A faithful copy of all the data is the goal; omit the pictures.

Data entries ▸
----

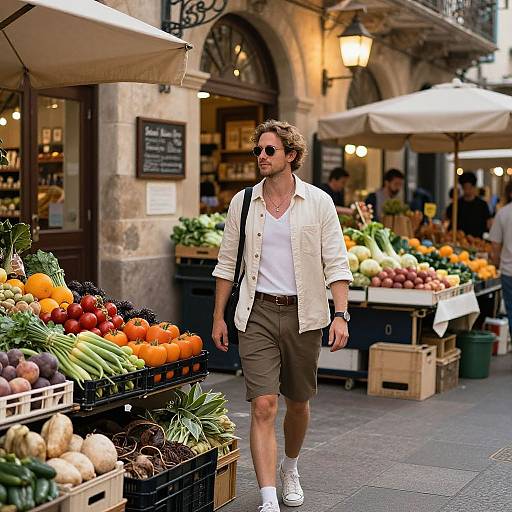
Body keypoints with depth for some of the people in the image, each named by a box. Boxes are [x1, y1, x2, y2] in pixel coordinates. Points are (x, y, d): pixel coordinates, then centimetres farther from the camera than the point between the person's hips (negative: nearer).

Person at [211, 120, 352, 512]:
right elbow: (227, 262, 10)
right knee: (264, 406, -10)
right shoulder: (243, 203, 4)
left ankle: (290, 468, 43)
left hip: (303, 314, 0)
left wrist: (340, 314, -12)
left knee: (298, 403, 15)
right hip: (258, 313, 0)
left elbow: (336, 263, -3)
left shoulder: (318, 202, -1)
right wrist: (219, 316, 7)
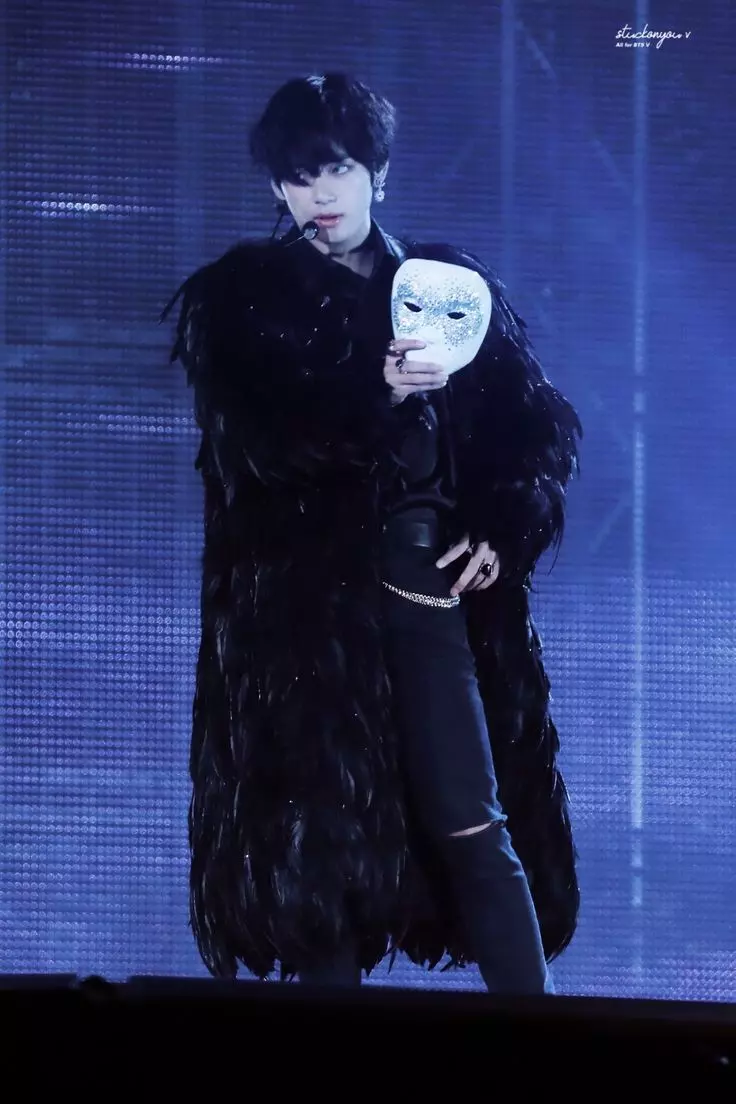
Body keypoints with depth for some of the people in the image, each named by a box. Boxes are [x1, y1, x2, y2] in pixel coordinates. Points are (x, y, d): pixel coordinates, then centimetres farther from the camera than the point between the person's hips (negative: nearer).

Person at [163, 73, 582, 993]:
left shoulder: (444, 282, 14)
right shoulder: (241, 297, 7)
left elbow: (541, 426, 13)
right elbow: (248, 437, -8)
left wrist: (503, 533, -3)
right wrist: (375, 394, -20)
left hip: (423, 582, 1)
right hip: (304, 599, -1)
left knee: (473, 824, -8)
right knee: (320, 834, -5)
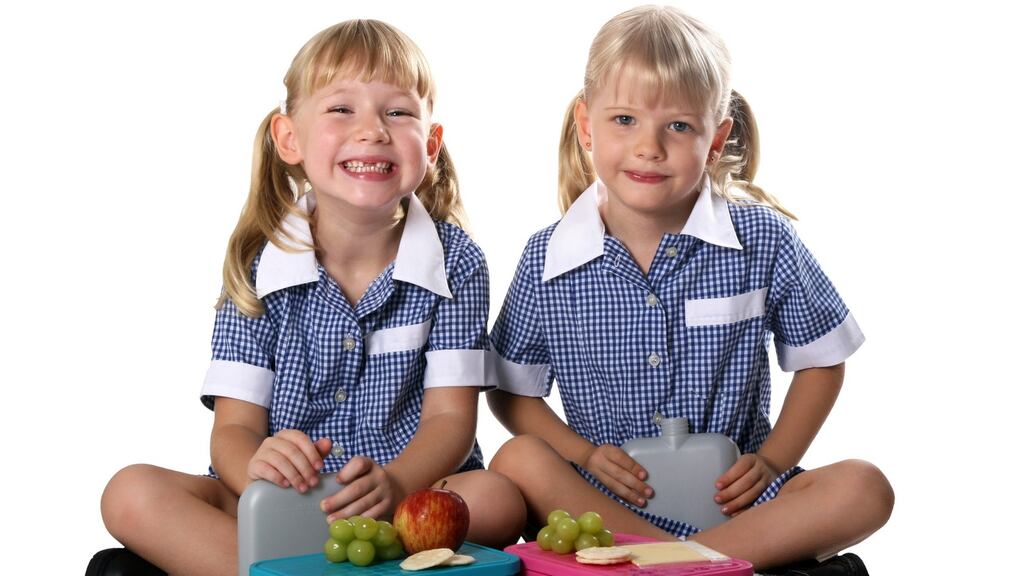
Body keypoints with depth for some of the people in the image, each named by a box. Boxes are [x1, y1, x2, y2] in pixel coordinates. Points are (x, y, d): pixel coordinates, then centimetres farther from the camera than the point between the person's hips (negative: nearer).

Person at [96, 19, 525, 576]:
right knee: (132, 494, -22)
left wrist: (394, 483, -28)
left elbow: (450, 416, -5)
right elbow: (234, 427, -4)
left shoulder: (453, 261, -1)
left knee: (497, 499, -32)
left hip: (412, 494, 0)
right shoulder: (259, 264, -1)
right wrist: (257, 467, -30)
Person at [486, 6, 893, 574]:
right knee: (518, 461, -29)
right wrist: (585, 455, -10)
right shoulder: (548, 259, -3)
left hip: (732, 497, 0)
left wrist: (771, 461, -5)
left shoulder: (762, 238, -4)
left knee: (864, 489, -23)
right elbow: (511, 390, 6)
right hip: (606, 499, 0)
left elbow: (820, 362, 8)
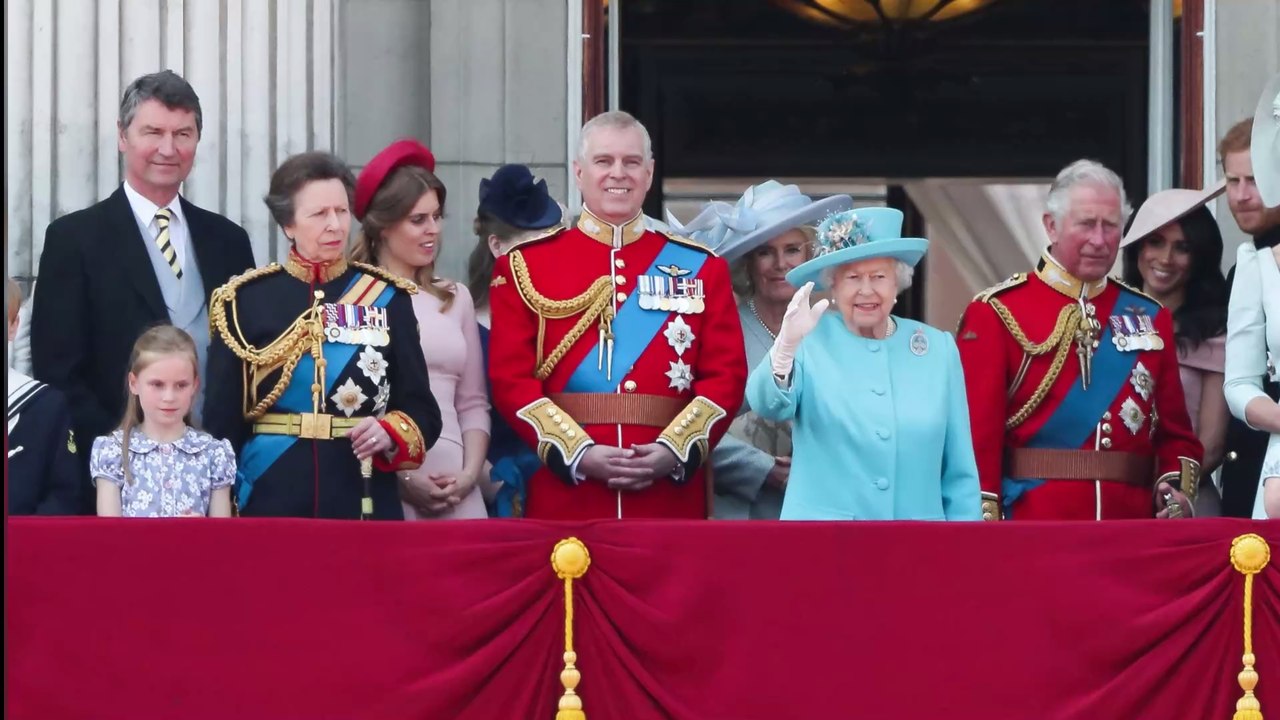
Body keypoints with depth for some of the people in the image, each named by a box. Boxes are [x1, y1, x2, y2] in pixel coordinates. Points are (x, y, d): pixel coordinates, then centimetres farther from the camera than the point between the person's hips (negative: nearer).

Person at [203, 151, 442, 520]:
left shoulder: (387, 298, 5)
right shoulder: (246, 300, 1)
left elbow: (421, 409, 5)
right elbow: (221, 420, 1)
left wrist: (391, 434, -16)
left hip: (366, 501, 1)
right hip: (271, 501, -1)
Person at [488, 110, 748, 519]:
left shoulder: (700, 267, 10)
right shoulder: (525, 265, 6)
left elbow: (726, 376, 5)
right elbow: (511, 378, -1)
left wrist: (674, 451, -11)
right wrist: (578, 453, -13)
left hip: (671, 498, 1)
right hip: (566, 498, -1)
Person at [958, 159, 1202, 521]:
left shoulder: (1150, 317, 12)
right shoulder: (997, 314, -1)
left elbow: (1175, 432, 14)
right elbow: (978, 433, -6)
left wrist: (1178, 488, -6)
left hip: (1132, 526, 4)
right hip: (1031, 529, -4)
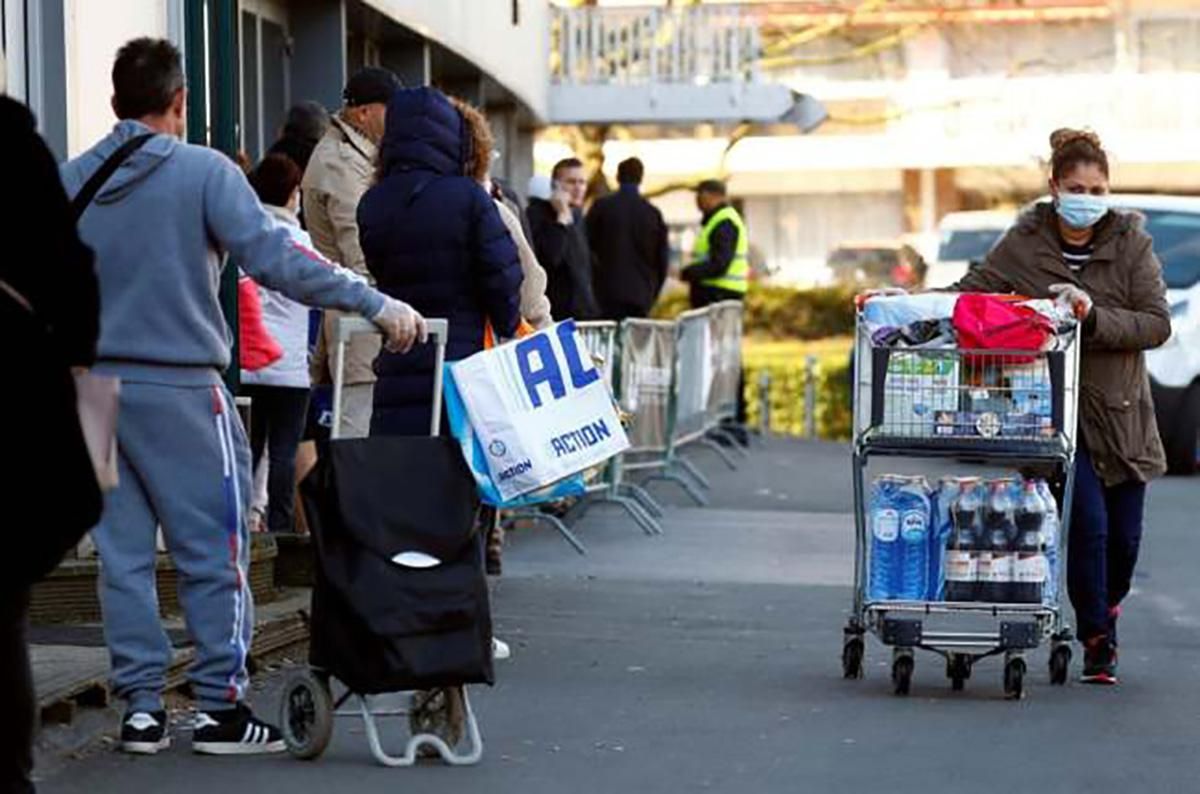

----

YOUR RESPONSE ▸
Body keypoints with depth for some of the people in the image, each named by a box. Boxes are [x1, y1, x2, y2] in pixel coordinates. Points are (x, y, d): pixel coordinates, then centimetres farther from the camera than the point between the person's hips (negative: nearer).

Person at [211, 120, 352, 512]:
right elbow: (227, 262, 10)
right knee: (264, 406, -10)
right shoulder: (243, 203, 4)
left ankle: (290, 468, 43)
left hip: (303, 314, 0)
left wrist: (340, 314, -12)
left knee: (298, 403, 15)
right hip: (258, 313, 0)
left elbow: (336, 263, -3)
left shoulder: (318, 202, -1)
right wrist: (219, 316, 7)
Body keypoints with depth for some of the people in the image, each named by a box. Boxes are [x1, y1, x2, y2] in pixel coordinates. Points are (x, y, d): pixel coordinates, then centimetres farther from the camera than the point between the person's hips (negative: nearer).

Person at [163, 73, 582, 993]:
left shoulder: (444, 282, 14)
right shoulder: (241, 297, 7)
left elbow: (541, 426, 13)
right elbow: (248, 437, -8)
left wrist: (503, 533, -3)
right wrist: (375, 394, -20)
left hip: (423, 582, 1)
right hip: (304, 599, -1)
left knee: (473, 824, -8)
right knee: (320, 834, -5)
Body keypoints with depth for some of the people in the image, each named by a box. Boxes are [x1, y1, x2, y2] in pixel coordinates. Points are (x, y, d): pixel coordinates, then centimetres farther from the camera than the point between the person's hips (negative: nearer).

Person at [96, 19, 525, 576]:
right knee: (132, 494, -22)
left wrist: (394, 483, -28)
left elbow: (450, 416, -5)
right elbow: (234, 427, -4)
left shoulder: (453, 261, -1)
left knee: (497, 499, -32)
left hip: (412, 494, 0)
right shoulder: (259, 264, -1)
right wrist: (257, 467, -30)
Person at [486, 6, 893, 574]:
right knee: (518, 461, -29)
right wrist: (585, 455, -10)
right shoulder: (548, 259, -3)
left hip: (732, 497, 0)
left wrist: (771, 461, -5)
left shoulder: (762, 238, -4)
left knee: (864, 489, -23)
right elbow: (511, 390, 6)
right hip: (606, 499, 0)
left elbow: (820, 362, 8)
Body keypoints with depth for some of the people in the image, each named by a box. Boxes are [x1, y1, x2, y2] in pixel coordinates. Points are (x, y, d): pixel coordinates, then centimetres farther from the camera than the point between the person's hips (negative: nearer).

Person at [203, 151, 442, 520]:
left shoulder: (387, 298, 5)
right shoulder: (246, 300, 1)
left elbow: (421, 409, 5)
right elbow: (221, 420, 1)
left wrist: (391, 434, -16)
left hip: (366, 501, 1)
right hip: (271, 501, -1)
Person at [488, 110, 748, 519]:
left shoulder: (700, 267, 10)
right shoulder: (525, 265, 6)
left elbow: (726, 376, 5)
right elbow: (511, 378, -1)
left wrist: (674, 451, -11)
right wrist: (578, 453, -13)
left hip: (671, 498, 1)
right hip: (566, 498, -1)
Person at [958, 159, 1202, 521]:
left shoulder: (1150, 317, 12)
right shoulder: (997, 314, -1)
left elbow: (1175, 432, 14)
right elbow: (978, 433, -6)
left wrist: (1178, 488, -6)
left hip: (1132, 526, 4)
right hip: (1031, 529, -4)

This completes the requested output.